Core Viewpoint - HengRui Pharma has entered into an exclusive licensing agreement with Braveheart Bio for its Myosin small molecule inhibitor HRS-1893, marking a strategic move to leverage international capital through the NewCo model [1][2] Group 1: Licensing Agreement Details - HengRui Pharma will receive a total of $75 million from Braveheart Bio, which includes a $65 million upfront payment and a $10 million milestone payment upon technology transfer [1] - The agreement allows Braveheart Bio to develop, produce, and commercialize HRS-1893 globally, excluding China, with potential milestone payments reaching up to $1.013 billion related to clinical development and sales [1][4] Group 2: NewCo Model Advantages - The NewCo model allows HengRui to separate R&D risks and commercialization execution, enabling quicker cash flow recovery through upfront and milestone payments [2][6] - This model is particularly suitable for large pharmaceutical companies like HengRui, which have a rich early pipeline but limited overseas clinical and commercialization capabilities [2][5] Group 3: HRS-1893 and Clinical Development - HRS-1893 is a highly selective Myosin small molecule inhibitor aimed at normalizing myocardial contractility and reducing left ventricular hypertrophy [4] - The drug has already initiated Phase III clinical trials for obstructive hypertrophic cardiomyopathy, with multiple clinical trials ongoing in HengRui's cardiovascular portfolio [4][5] Group 4: Strategic Implications - The involvement of reputable investors like Forbion and OrbiMed provides funding and international operational resources, enhancing the credibility of HengRui's technology platform [4][9] - The NewCo model is emerging as a preferred strategy for Chinese pharmaceutical companies to navigate international markets while retaining core regional rights [7][9] Group 5: Market Trends and Future Outlook - The NewCo model has gained traction since 2024, with several companies, including HengRui, exploring this approach to overcome barriers in the global biopharmaceutical market [6][9] - Future pipelines with first-in-class or best-in-class potential are likely to utilize this model for international expansion, necessitating strong collaboration among legal, financial, and medical teams during negotiations [9]

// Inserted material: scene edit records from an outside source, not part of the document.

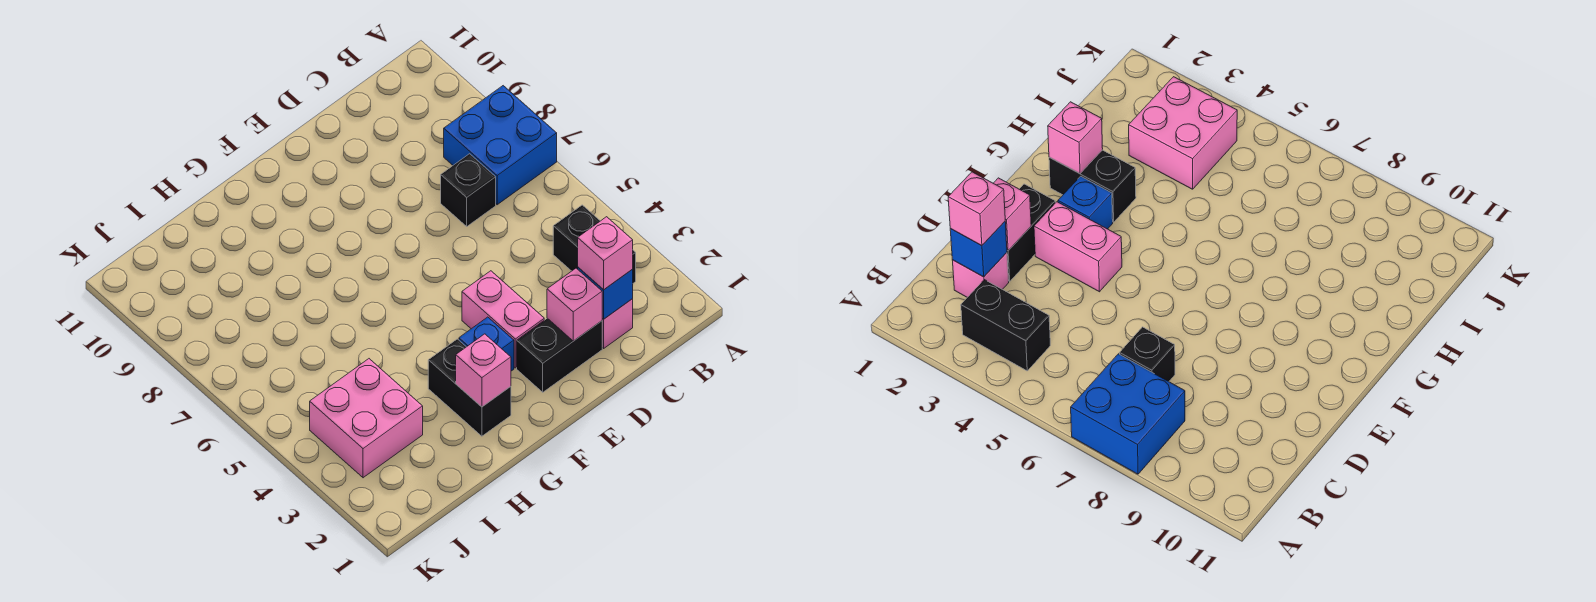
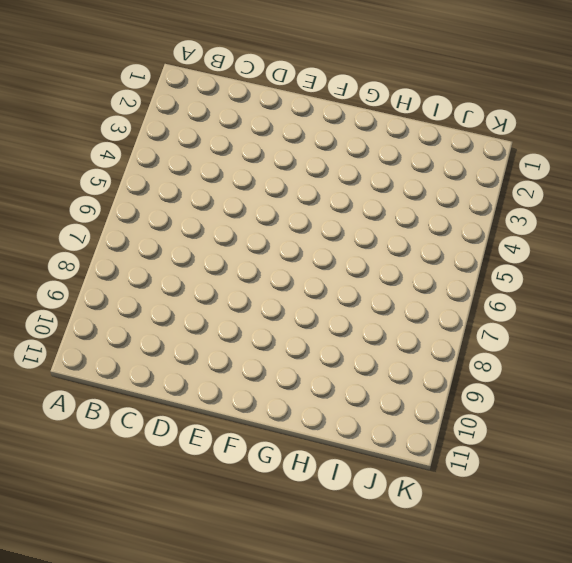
none -> blue brick A7:B8 level 1
none -> black brick B3:B4 level 1
none -> pink brick C2 level 1

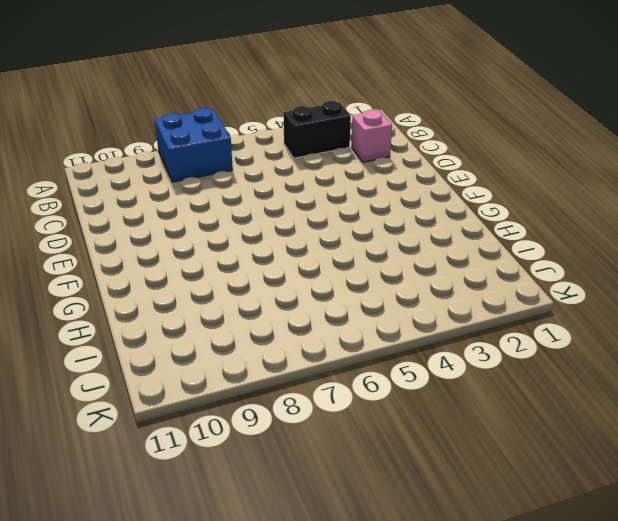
none -> black brick C7 level 1
none -> black brick D2:E2 level 1
none -> pink brick E3:E4 level 1

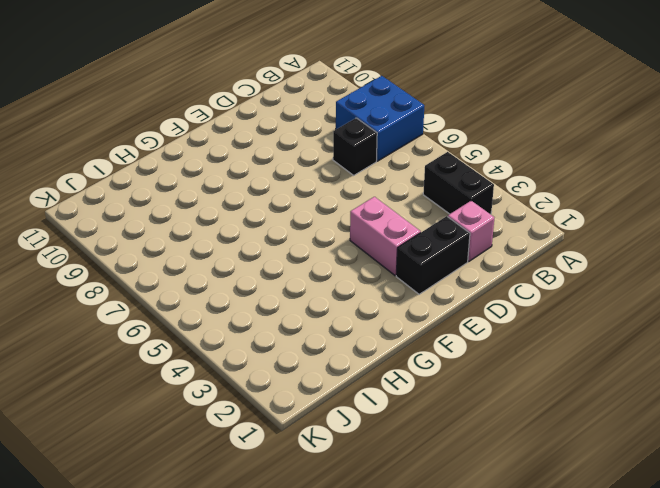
none -> blue brick F3 level 1
none -> black brick G2:G3 level 1
none -> pink brick I3:J4 level 1

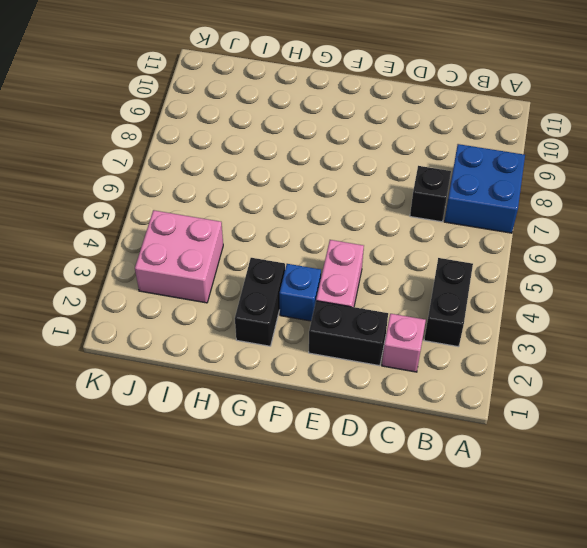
none -> blue brick C2 level 2
none -> pink brick D2 level 2
none -> pink brick G2 level 2

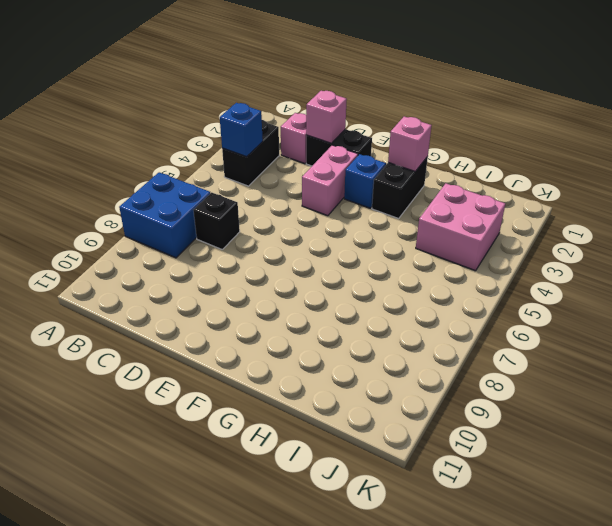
blue brick B4 level 2 -> blue brick C2 level 2
none -> pink brick C2 level 3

Core Viewpoint - HengRui Medicine has entered into an exclusive licensing agreement with Braveheart Bio for its self-developed Myosin small molecule inhibitor HRS-1893, marking a significant step in the company's international expansion strategy through the NewCo model [1][3]. Group 1: Licensing Agreement Details - The agreement grants Braveheart Bio exclusive rights to develop, produce, and commercialize HRS-1893 globally, excluding mainland China, Hong Kong, Macau, and Taiwan [3]. - Braveheart Bio will pay a total of $75 million, which includes a $65 million upfront payment (comprising $32.5 million in cash and $32.5 million in equity) and a $10 million milestone payment upon completion of technology transfer [3]. - Additionally, HengRui Medicine could receive up to $1.013 billion in milestone payments related to clinical development and sales, along with corresponding sales royalties [3]. Group 2: Product Information - HRS-1893 is a highly selective Myosin small molecule inhibitor that specifically inhibits myocardial ATPase activity, normalizing myocardial contractility, reducing left ventricular hypertrophy, and improving diastolic compliance [4]. - The drug is currently undergoing a Phase III clinical trial in China for obstructive hypertrophic cardiomyopathy and has multiple ongoing clinical trials in the cardiovascular disease field [4]. Group 3: Strategic Implications - The partnership with top-tier life science investment firms like Forbion and OrbiMed highlights HengRui's international competitiveness and the high value of its diversified R&D pipeline [6]. - The collaboration aims to accelerate the global development of innovative therapies in the cardiovascular field, addressing unmet medical needs [6]. - This agreement follows HengRui's previous successful licensing deals, including a notable transaction with GSK, which set a new record for outbound licensing agreements from China [7].